Pre-Eruptive Magnetic Reconnection within a Multi-Flux-Rope System in the Solar Corona

TL;DR

This study investigates the formation and evolution of flux ropes in the solar corona, revealing that magnetic reconnection within a system of braided flux ropes plays a key role in CME initiation and complexity.

Contribution

It provides new insights into pre-eruptive magnetic reconnection within multi-flux-rope systems, enhancing understanding of CME core structures and their origins.

Findings

Reconnection occurs within a system of multiple braided flux ropes.

Complex ejecta can originate from coherent flux rope systems.

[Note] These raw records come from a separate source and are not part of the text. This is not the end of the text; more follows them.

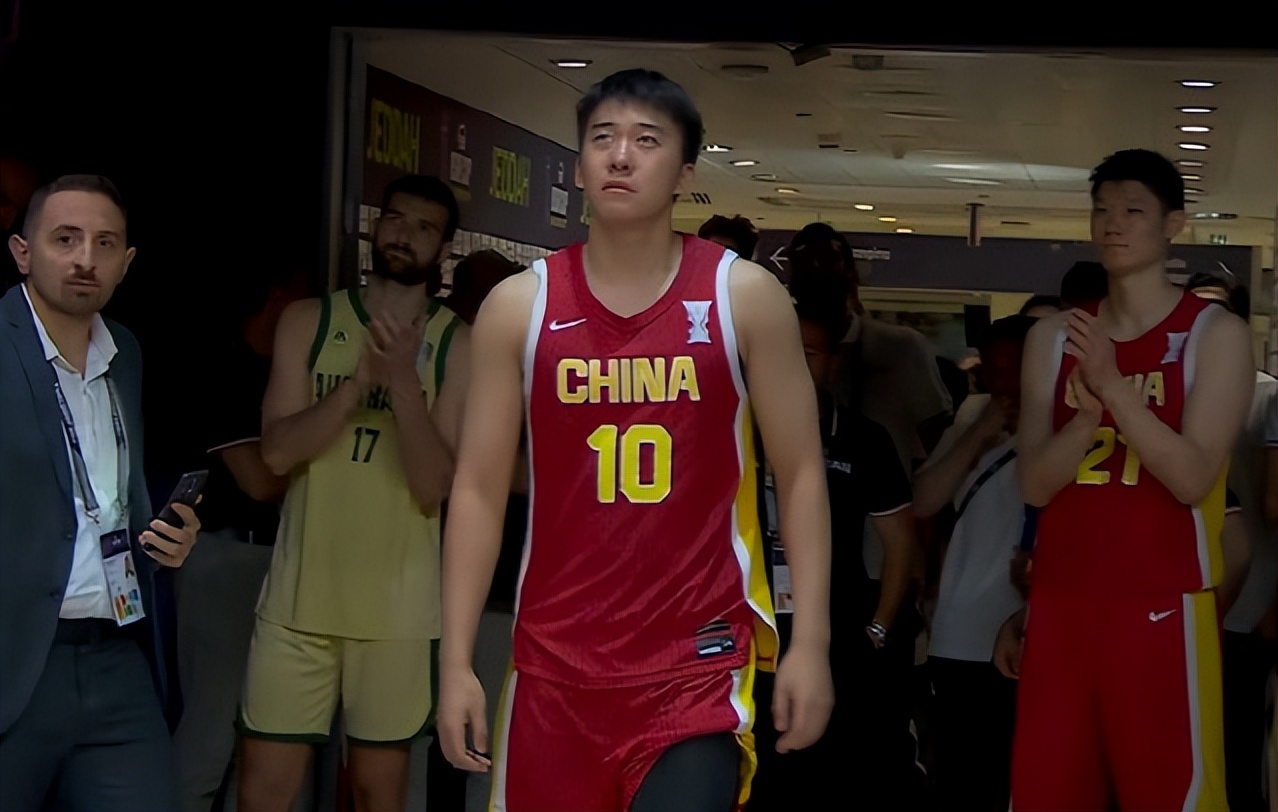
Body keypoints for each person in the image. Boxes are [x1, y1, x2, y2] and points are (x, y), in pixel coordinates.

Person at [436, 68, 833, 812]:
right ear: (579, 163)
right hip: (554, 666)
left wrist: (811, 641)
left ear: (685, 173)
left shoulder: (742, 296)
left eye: (646, 140)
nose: (620, 156)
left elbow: (802, 471)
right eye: (602, 138)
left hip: (694, 664)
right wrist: (455, 660)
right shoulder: (519, 306)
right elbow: (479, 488)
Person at [1012, 148, 1255, 810]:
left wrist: (1115, 390)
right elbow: (1034, 485)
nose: (1113, 224)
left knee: (1170, 793)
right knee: (1048, 793)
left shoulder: (1215, 333)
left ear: (1174, 224)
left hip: (1162, 601)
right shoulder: (1055, 337)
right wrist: (1086, 417)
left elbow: (1193, 477)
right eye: (1102, 210)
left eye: (1133, 211)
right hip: (1061, 598)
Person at [236, 174, 470, 812]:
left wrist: (402, 384)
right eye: (396, 218)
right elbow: (276, 453)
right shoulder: (308, 321)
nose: (405, 234)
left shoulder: (457, 342)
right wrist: (356, 385)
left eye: (424, 227)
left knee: (377, 792)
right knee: (264, 791)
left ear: (444, 247)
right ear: (374, 224)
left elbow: (433, 485)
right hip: (298, 601)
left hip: (398, 613)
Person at [0, 173, 202, 810]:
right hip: (16, 660)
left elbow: (108, 502)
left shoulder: (126, 354)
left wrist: (162, 542)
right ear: (22, 251)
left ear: (127, 262)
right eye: (65, 239)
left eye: (105, 243)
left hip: (117, 655)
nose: (85, 258)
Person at [748, 272, 917, 811]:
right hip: (751, 632)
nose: (795, 365)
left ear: (834, 360)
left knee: (835, 773)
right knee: (756, 775)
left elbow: (901, 539)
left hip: (837, 635)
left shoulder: (864, 440)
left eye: (809, 354)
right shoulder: (736, 432)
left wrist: (878, 628)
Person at [171, 266, 311, 812]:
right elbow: (258, 481)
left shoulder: (287, 373)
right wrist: (329, 479)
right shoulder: (223, 366)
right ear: (278, 295)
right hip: (226, 556)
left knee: (264, 740)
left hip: (278, 557)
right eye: (304, 297)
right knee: (211, 735)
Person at [914, 314, 1036, 811]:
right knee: (963, 776)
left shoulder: (1070, 424)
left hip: (1028, 629)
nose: (1002, 381)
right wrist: (981, 432)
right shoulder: (973, 416)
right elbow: (924, 500)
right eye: (992, 369)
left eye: (1014, 367)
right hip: (961, 630)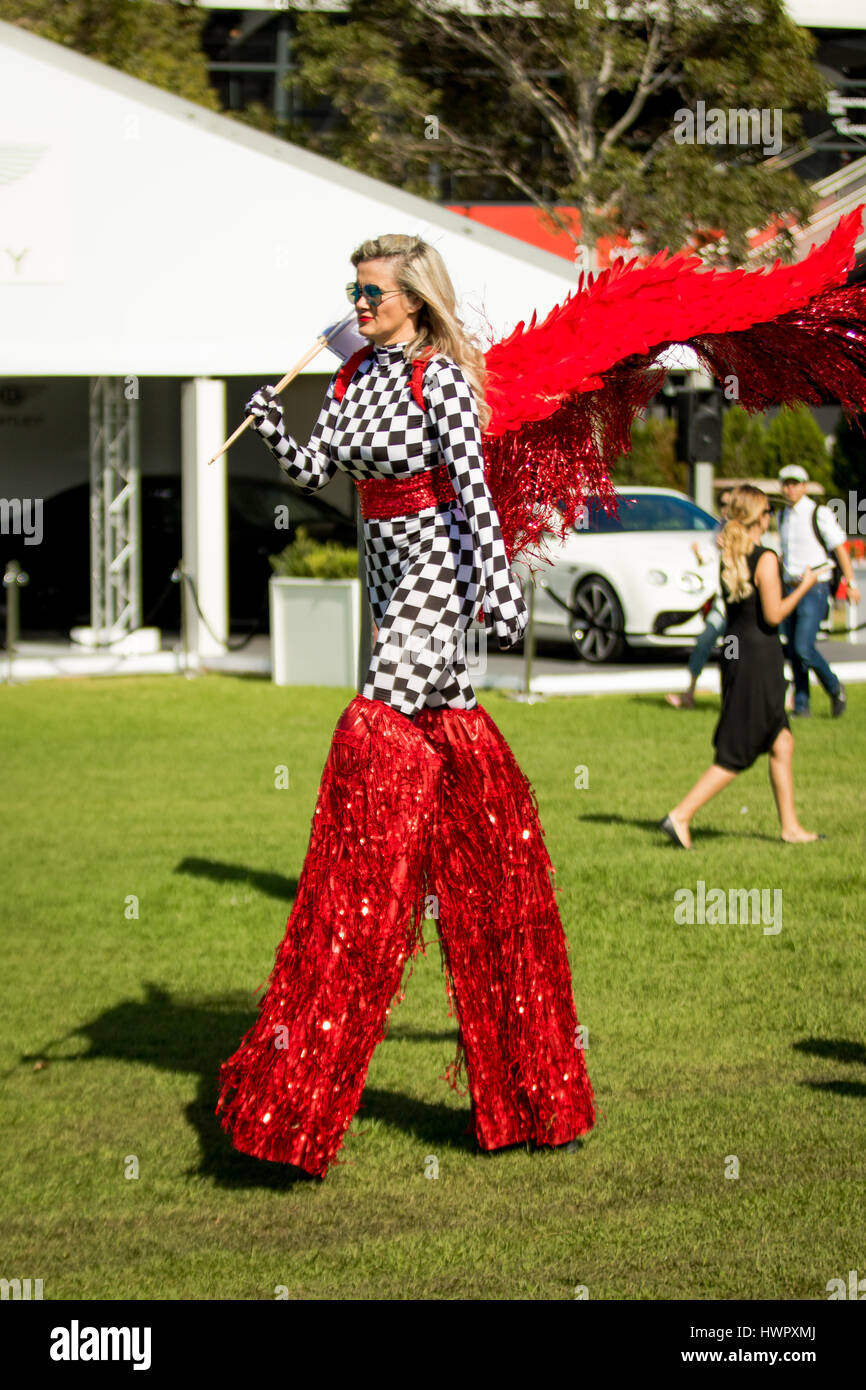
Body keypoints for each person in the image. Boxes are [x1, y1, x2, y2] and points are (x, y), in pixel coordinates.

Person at [215, 234, 595, 1178]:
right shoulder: (354, 383)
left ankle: (303, 1079)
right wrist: (274, 426)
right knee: (474, 812)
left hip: (434, 577)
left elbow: (470, 495)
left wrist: (499, 596)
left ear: (417, 300)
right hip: (383, 587)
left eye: (375, 291)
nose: (361, 303)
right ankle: (538, 1085)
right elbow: (317, 473)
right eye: (354, 291)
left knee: (372, 749)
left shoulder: (441, 385)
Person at [660, 485, 824, 848]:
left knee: (782, 741)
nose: (770, 518)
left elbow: (744, 609)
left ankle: (791, 827)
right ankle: (681, 815)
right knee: (739, 750)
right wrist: (806, 585)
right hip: (758, 656)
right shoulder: (765, 558)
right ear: (757, 518)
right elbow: (773, 614)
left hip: (734, 650)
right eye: (767, 511)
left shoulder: (731, 553)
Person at [777, 463, 861, 718]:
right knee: (793, 649)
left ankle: (835, 687)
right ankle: (802, 705)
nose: (790, 488)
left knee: (803, 647)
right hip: (790, 587)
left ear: (804, 486)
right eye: (787, 484)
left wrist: (851, 583)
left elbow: (840, 548)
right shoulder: (782, 515)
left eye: (795, 483)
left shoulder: (818, 513)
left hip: (814, 588)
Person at [666, 491, 731, 710]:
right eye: (722, 503)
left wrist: (730, 546)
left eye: (730, 504)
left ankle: (734, 697)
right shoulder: (720, 527)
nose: (725, 508)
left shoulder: (743, 530)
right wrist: (699, 553)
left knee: (733, 652)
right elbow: (709, 556)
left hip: (737, 607)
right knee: (704, 641)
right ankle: (690, 693)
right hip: (721, 604)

Internal flux rope dynamics are crucial for CME prediction.

Abstract

The solar corona is frequently disrupted by coronal mass ejections (CMEs), whose core structure is believed to be a flux rope made of helical magnetic field. This has become a "standard" picture although it remains elusive how the flux rope forms and evolves toward eruption. While 1/3 of the ejecta passing through spacecrafts demonstrate a flux-rope structure, the rest have complex magnetic fields. Are they originating from a coherent flux rope, too? Here we investigate the source region of a complex ejecta, focusing on a flare precursor with definitive signatures of magnetic reconnection, i.e., nonthermal electrons, flaring plasma, and bi-directional outflowing blobs. Aided by nonlinear force-free field modeling, we conclude that the reconnection occurs within a system of multiple braided flux ropes with different degree of coherency. The observation signifies the importance of internal structure and dynamics in understanding CMEs and in predicting their impacts on Earth.